The seaweed has broken down well and is being forked in to provide additional fertility for the coming year. Our seed potato delivery was late this year but we have at last got the first four rows of early potatoes in the ground. We have currently only direct sown some coriander and broad beans, as we are awaiting a little more warmth in the soil to enable a better germinations of seeds.
Green house action
The greenhouse is already packed with trays of germinating seeds which will be move to a cold frame once big enough to make room for new sowings. Because night temperatures are still low, we use heated mats to enable germination.Currently we have tomato (Ailsa Craig, San Marzano, Green Zebra, Beefsteak), Broccoli (belstar), Sugar pea (Norli and Progress No 9), Beetroot (Cylindra, golden detroit, chioggia and rhonda), Kale (Red winter and blue Scotch), Celery (Green Utah) and Fennel (finale). Many are heritage varieties to add interest to the menu.
What’s happening in the polytunnel?
We are currently harvesting purple sprouting broccoli, mixed Japanese leaf greens, parsley, kale and purslane and the chard won’t be long. The mice had a bit of a field day in the tunnels eating a lot of the early salad seedings but we still have plenty!

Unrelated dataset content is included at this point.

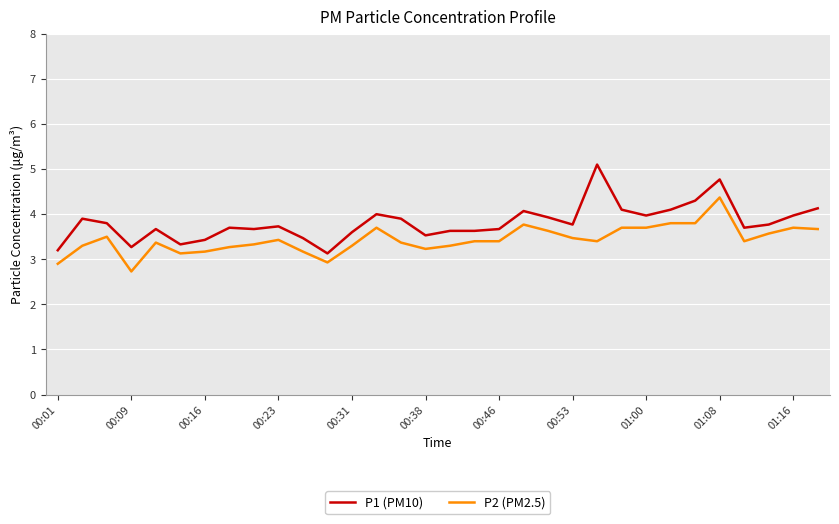

Reading right to left, extract all data points from this chart.

P1 (PM10): 4.1	4.0	3.8	3.7	4.8	4.3	4.1	4.0	4.1	5.1	3.8	3.9	4.1	3.7	3.6	3.6	3.5	3.9	4.0	3.6	3.1	3.5	3.7	3.7	3.7	3.4	3.3	3.7	3.3	3.8	3.9	3.2
P2 (PM2.5): 3.7	3.7	3.6	3.4	4.4	3.8	3.8	3.7	3.7	3.4	3.5	3.6	3.8	3.4	3.4	3.3	3.2	3.4	3.7	3.3	2.9	3.2	3.4	3.3	3.3	3.2	3.1	3.4	2.7	3.5	3.3	2.9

So that we can really supply the kitchen with crops as early as possible we have overwintered oriental salads and other greens. These include kale and chard plus purple sprouting broccolli. After the long winter fresh greens are just so delicious to eat. As we are unable to open the hotel yet, we are finding great ways to create delicious menu ingredients such as pickles and preserves so that guest will still be able to enjoy them.
A Recipe you might like to try
We love this with pasta, as a salad dressing or drizzled on steamed or roasted vegetables!
Rainbow chard/kale pesto
2 large handfuls chopped greens (we used rainbow chard)
1 bunch parsley
Juice of one lemon
50-100ml Olive oil
Clove of finely chopped garlic or a tsp of garlic powder (optional)
50g chopped dry toasted walnuts
Season to taste
Add everything to a blender (except the walnuts) and blitz until smooth.
Stir in the nuts for texture.
Add additional olive oil or lemon juice, salt, pepper to taste
We hope that you enjoy having a go at this recipe. Let us know any new ways that you have used it!